DIRECTIONS: From the data, copy out every line in which the word "sets" appears.

SUPPLIED RECORDS:
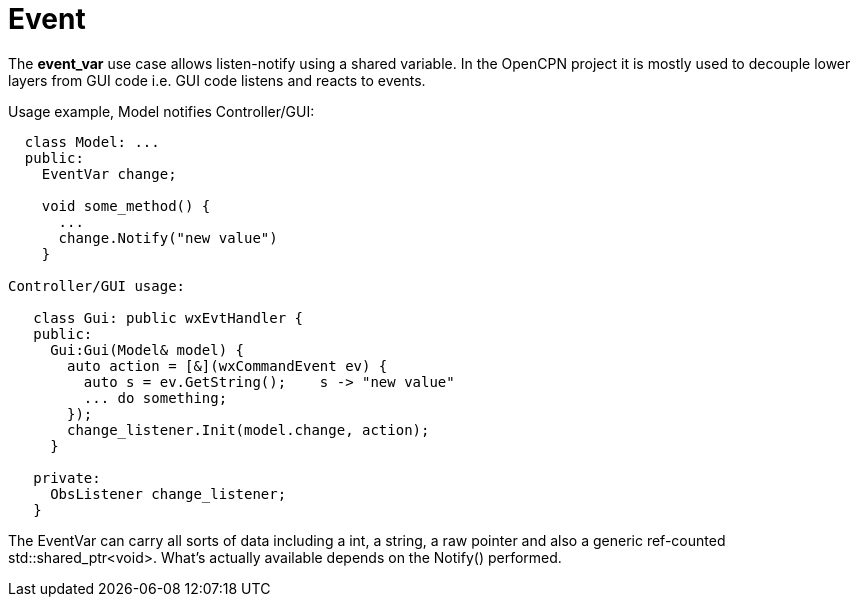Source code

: = Event

The *event_var* use case allows listen-notify using a shared variable.
In the OpenCPN project it is mostly used to decouple lower layers from 
GUI code i.e. GUI code listens and reacts to events.

Usage example, Model notifies Controller/GUI:

```
  class Model: ...
  public:
    EventVar change;

    void some_method() {
      ...
      change.Notify("new value")
    }

Controller/GUI usage:

   class Gui: public wxEvtHandler {
   public:
     Gui:Gui(Model& model) {
       auto action = [&](wxCommandEvent ev) {
         auto s = ev.GetString();    s -> "new value"
         ... do something;
       });
       change_listener.Init(model.change, action);
     }

   private:
     ObsListener change_listener;
   }
```

The EventVar can carry all sorts of data including a  int, a string, a raw
pointer and also a generic ref-counted std::shared_ptr<void>.
What's actually available depends on the Notify() performed. 
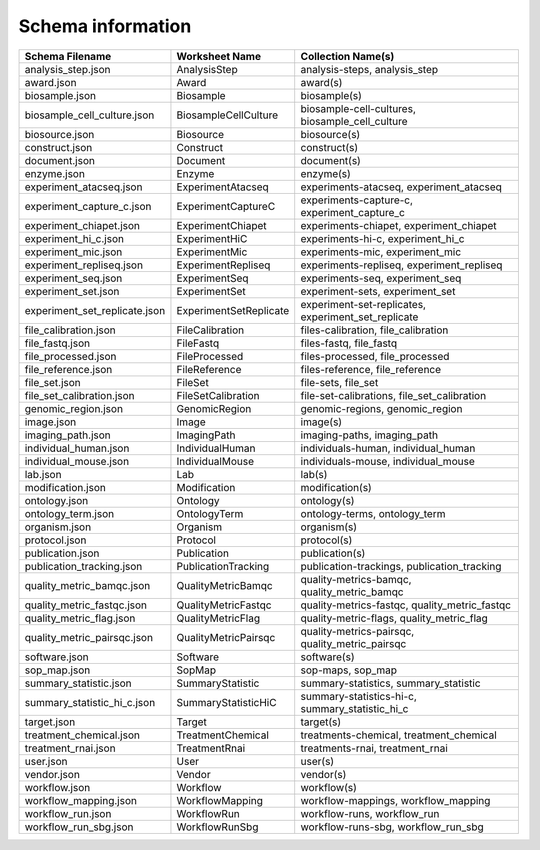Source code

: 
Schema information
------------------

.. list-table::
   :header-rows: 1

   * - Schema Filename
     - Worksheet Name
     - Collection Name(s)
   * - analysis_step.json
     - AnalysisStep
     - analysis-steps, analysis_step
   * - award.json
     - Award
     - award(s)
   * - biosample.json
     - Biosample
     - biosample(s)
   * - biosample_cell_culture.json
     - BiosampleCellCulture
     - biosample-cell-cultures, biosample_cell_culture
   * - biosource.json
     - Biosource
     - biosource(s)
   * - construct.json
     - Construct
     - construct(s)
   * - document.json
     - Document
     - document(s)
   * - enzyme.json
     - Enzyme
     - enzyme(s)
   * - experiment_atacseq.json
     - ExperimentAtacseq
     - experiments-atacseq, experiment_atacseq
   * - experiment_capture_c.json
     - ExperimentCaptureC
     - experiments-capture-c, experiment_capture_c
   * - experiment_chiapet.json
     - ExperimentChiapet
     - experiments-chiapet, experiment_chiapet
   * - experiment_hi_c.json
     - ExperimentHiC
     - experiments-hi-c, experiment_hi_c
   * - experiment_mic.json
     - ExperimentMic
     - experiments-mic, experiment_mic
   * - experiment_repliseq.json
     - ExperimentRepliseq
     - experiments-repliseq, experiment_repliseq
   * - experiment_seq.json
     - ExperimentSeq
     - experiments-seq, experiment_seq
   * - experiment_set.json
     - ExperimentSet
     - experiment-sets, experiment_set
   * - experiment_set_replicate.json
     - ExperimentSetReplicate
     - experiment-set-replicates, experiment_set_replicate
   * - file_calibration.json
     - FileCalibration
     - files-calibration, file_calibration
   * - file_fastq.json
     - FileFastq
     - files-fastq, file_fastq
   * - file_processed.json
     - FileProcessed
     - files-processed, file_processed
   * - file_reference.json
     - FileReference
     - files-reference, file_reference
   * - file_set.json
     - FileSet
     - file-sets, file_set
   * - file_set_calibration.json
     - FileSetCalibration
     - file-set-calibrations, file_set_calibration
   * - genomic_region.json
     - GenomicRegion
     - genomic-regions, genomic_region
   * - image.json
     - Image
     - image(s)
   * - imaging_path.json
     - ImagingPath
     - imaging-paths, imaging_path
   * - individual_human.json
     - IndividualHuman
     - individuals-human, individual_human
   * - individual_mouse.json
     - IndividualMouse
     - individuals-mouse, individual_mouse
   * - lab.json
     - Lab
     - lab(s)
   * - modification.json
     - Modification
     - modification(s)
   * - ontology.json
     - Ontology
     - ontology(s)
   * - ontology_term.json
     - OntologyTerm
     - ontology-terms, ontology_term
   * - organism.json
     - Organism
     - organism(s)
   * - protocol.json
     - Protocol
     - protocol(s)
   * - publication.json
     - Publication
     - publication(s)
   * - publication_tracking.json
     - PublicationTracking
     - publication-trackings, publication_tracking
   * - quality_metric_bamqc.json
     - QualityMetricBamqc
     - quality-metrics-bamqc, quality_metric_bamqc
   * - quality_metric_fastqc.json
     - QualityMetricFastqc
     - quality-metrics-fastqc, quality_metric_fastqc
   * - quality_metric_flag.json
     - QualityMetricFlag
     - quality-metric-flags, quality_metric_flag
   * - quality_metric_pairsqc.json
     - QualityMetricPairsqc
     - quality-metrics-pairsqc, quality_metric_pairsqc
   * - software.json
     - Software
     - software(s)
   * - sop_map.json
     - SopMap
     - sop-maps, sop_map
   * - summary_statistic.json
     - SummaryStatistic
     - summary-statistics, summary_statistic
   * - summary_statistic_hi_c.json
     - SummaryStatisticHiC
     - summary-statistics-hi-c, summary_statistic_hi_c
   * - target.json
     - Target
     - target(s)
   * - treatment_chemical.json
     - TreatmentChemical
     - treatments-chemical, treatment_chemical
   * - treatment_rnai.json
     - TreatmentRnai
     - treatments-rnai, treatment_rnai
   * - user.json
     - User
     - user(s)
   * - vendor.json
     - Vendor
     - vendor(s)
   * - workflow.json
     - Workflow
     - workflow(s)
   * - workflow_mapping.json
     - WorkflowMapping
     - workflow-mappings, workflow_mapping
   * - workflow_run.json
     - WorkflowRun
     - workflow-runs, workflow_run
   * - workflow_run_sbg.json
     - WorkflowRunSbg
     - workflow-runs-sbg, workflow_run_sbg


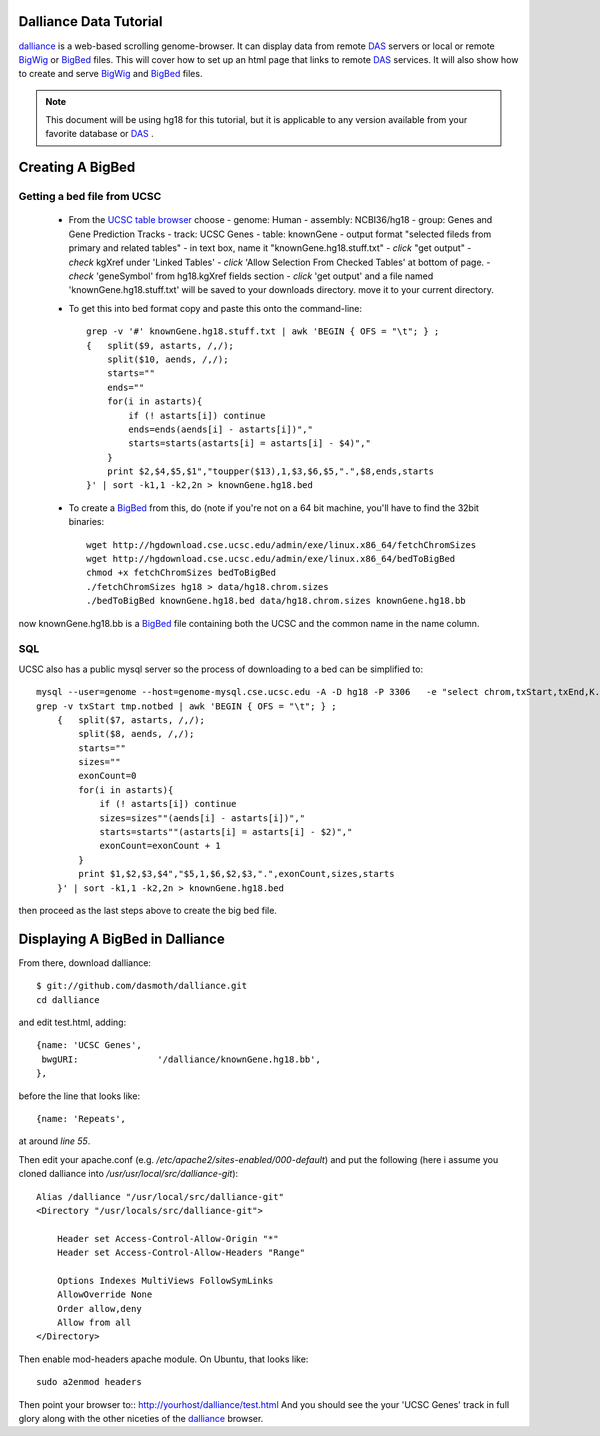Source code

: Dalliance Data Tutorial
=======================

`dalliance`_ is a web-based scrolling genome-browser. It can display data from
remote `DAS`_ servers or local or remote `BigWig`_ or `BigBed`_ files.
This will cover how to set up an html page that links to remote `DAS`_ services.
It will also show how to create and serve `BigWig`_ and `BigBed`_ files.

.. note::
    
    This document will be using hg18 for this tutorial, but it is applicable to
    any version available from your favorite database or `DAS`_ .


Creating A BigBed
=================

Getting a bed file from UCSC
----------------------------

  + From the `UCSC table browser`_ choose
    - genome: Human
    - assembly:  NCBI36/hg18
    - group: Genes and Gene Prediction Tracks
    - track: UCSC Genes
    - table: knownGene
    - output format "selected fileds from primary and related tables"
    - in text box, name it "knownGene.hg18.stuff.txt"
    - *click* "get output"
    - *check* kgXref under 'Linked Tables'
    - *click* 'Allow Selection From Checked Tables' at bottom of page.
    - *check* 'geneSymbol' from hg18.kgXref fields section
    - *click* 'get output' and a file named 'knownGene.hg18.stuff.txt' will be saved to your downloads directory. move it to your current directory.

  + To get this into bed format copy and paste this onto the command-line::

        grep -v '#' knownGene.hg18.stuff.txt | awk 'BEGIN { OFS = "\t"; } ;
        {   split($9, astarts, /,/);
            split($10, aends, /,/);
            starts=""
            ends=""
            for(i in astarts){
                if (! astarts[i]) continue
                ends=ends(aends[i] - astarts[i])","
                starts=starts(astarts[i] = astarts[i] - $4)","
            }
            print $2,$4,$5,$1","toupper($13),1,$3,$6,$5,".",$8,ends,starts
        }' | sort -k1,1 -k2,2n > knownGene.hg18.bed


  + To create a `BigBed`_ from this, do (note if you're not on a 64 bit
    machine, you'll have to find the 32bit binaries::

        wget http://hgdownload.cse.ucsc.edu/admin/exe/linux.x86_64/fetchChromSizes
        wget http://hgdownload.cse.ucsc.edu/admin/exe/linux.x86_64/bedToBigBed
        chmod +x fetchChromSizes bedToBigBed
        ./fetchChromSizes hg18 > data/hg18.chrom.sizes
        ./bedToBigBed knownGene.hg18.bed data/hg18.chrom.sizes knownGene.hg18.bb

now knownGene.hg18.bb is a `BigBed`_ file containing both the UCSC and the common
name in the name column.

SQL
---

UCSC also has a public mysql server so the process of downloading to a bed can be simplified to::
    
    mysql --user=genome --host=genome-mysql.cse.ucsc.edu -A -D hg18 -P 3306   -e "select chrom,txStart,txEnd,K.name,X.geneSymbol,strand,exonStarts,exonEnds from knownGene as K,kgXref as X where  X.kgId=K.name;" > tmp.notbed
    grep -v txStart tmp.notbed | awk 'BEGIN { OFS = "\t"; } ;
        {   split($7, astarts, /,/);
            split($8, aends, /,/);
            starts=""
            sizes=""
            exonCount=0
            for(i in astarts){
                if (! astarts[i]) continue
                sizes=sizes""(aends[i] - astarts[i])","
                starts=starts""(astarts[i] = astarts[i] - $2)","
                exonCount=exonCount + 1
            }
            print $1,$2,$3,$4","$5,1,$6,$2,$3,".",exonCount,sizes,starts
        }' | sort -k1,1 -k2,2n > knownGene.hg18.bed

then proceed as the last steps above to create the big bed file.

Displaying A BigBed in Dalliance
================================


From there, download dalliance::

    $ git://github.com/dasmoth/dalliance.git
    cd dalliance

and edit test.html, adding::


                {name: 'UCSC Genes',
                 bwgURI:               '/dalliance/knownGene.hg18.bb',
                },

before the line that looks like::


                {name: 'Repeats',

at around *line 55*.

Then edit your apache.conf (e.g. `/etc/apache2/sites-enabled/000-default`)
and put the following
(here i assume you cloned dalliance into `/usr/usr/local/src/dalliance-git`)::

    Alias /dalliance "/usr/local/src/dalliance-git"
    <Directory "/usr/locals/src/dalliance-git">

        Header set Access-Control-Allow-Origin "*"
        Header set Access-Control-Allow-Headers "Range"

        Options Indexes MultiViews FollowSymLinks
        AllowOverride None
        Order allow,deny
        Allow from all
    </Directory>

Then enable mod-headers apache module. On Ubuntu, that looks like::

    sudo a2enmod headers

Then point your browser to:: http://yourhost/dalliance/test.html
And you should see the your 'UCSC Genes' track in full glory along
with the other niceties of the `dalliance`_ browser.


.. _`dalliance`: http://www.biodalliance.org/
.. _`DAS`: http://dasregistry.org/
.. _`BigBed`: http://genome.ucsc.edu/goldenPath/help/bigBed.html
.. _`BigWig`: http://genome.ucsc.edu/goldenPath/help/bigWig.html
.. _`UCSC table browser`: http://genome.ucsc.edu/cgi-bin/hgTables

ANSWER SECTION:
     - experiment-sets, experiment_set
     - file-sets, file_set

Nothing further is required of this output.